Posted on 12/18/2002 3:51:50 PM PST by TLBSHOW
Democrats: A Lott of trouble
I'm just glad Strom Thurmond isn't around to see this.
Statisticians believe Trent Lott is now on track to break Bill Clinton's single-season record for public apologies. During his recent B.E.T. appearance, Lott said he supported affirmative action, regretted voting against the Martin Luther King Jr. holiday, and that he'd give "The Bernie Mac Show" another try.
What the Lott incident shows is that Republicans have to be careful about letting Democrats into our party. Back when they supported segregation, Lott and Thurmond were Democrats. This is something the media are intentionally hiding to make it look like the Republican Party is the party of segregation and race discrimination, which it never has been.
In 1948, Thurmond did not run as a "Dixiecan," he ran as a "Dixiecrat" his party was an offshoot of the Democratic Party. And when he lost, he went right back to being a Democrat. This whole brouhaha is about a former Democrat praising another former Democrat for what was once a Democrat policy.

Short task: List the three things the post about Trent Lott says he said during his B.E.T. appearance.

Dataset extract:
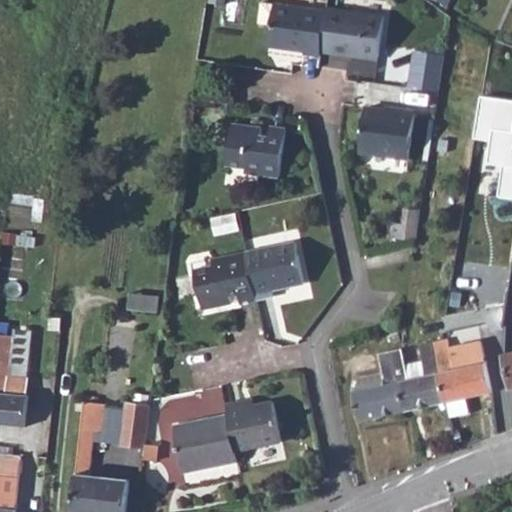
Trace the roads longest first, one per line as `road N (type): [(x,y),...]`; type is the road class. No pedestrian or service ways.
road 1 (residential): [(311,358),(353,287),(311,98),(264,91)]
road 2 (residential): [(348,511),(311,358)]
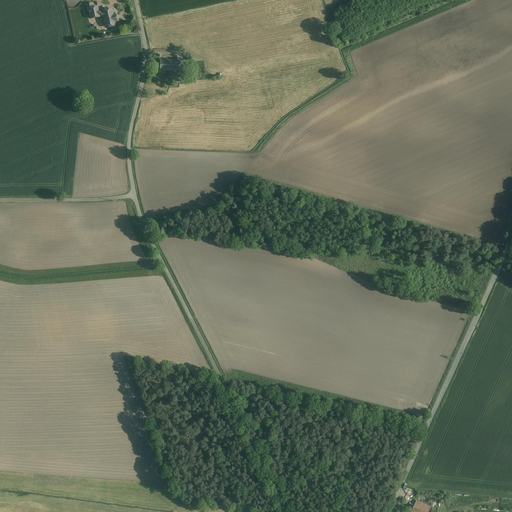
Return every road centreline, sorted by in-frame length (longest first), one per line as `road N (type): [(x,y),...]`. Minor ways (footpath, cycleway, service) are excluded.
road 1 (unclassified): [(290,511),(132,192),(130,141),(147,57),(135,0)]
road 2 (track): [(390,511),(511,241)]
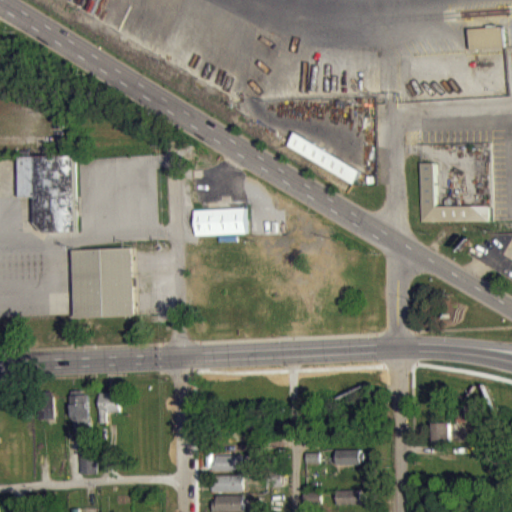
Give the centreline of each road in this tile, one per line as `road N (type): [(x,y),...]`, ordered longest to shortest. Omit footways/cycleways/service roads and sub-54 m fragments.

Response for this exercise:
- He supported affirmative action.
- He regretted voting against the Martin Luther King Jr. holiday.
- He would give "The Bernie Mac Show" another try.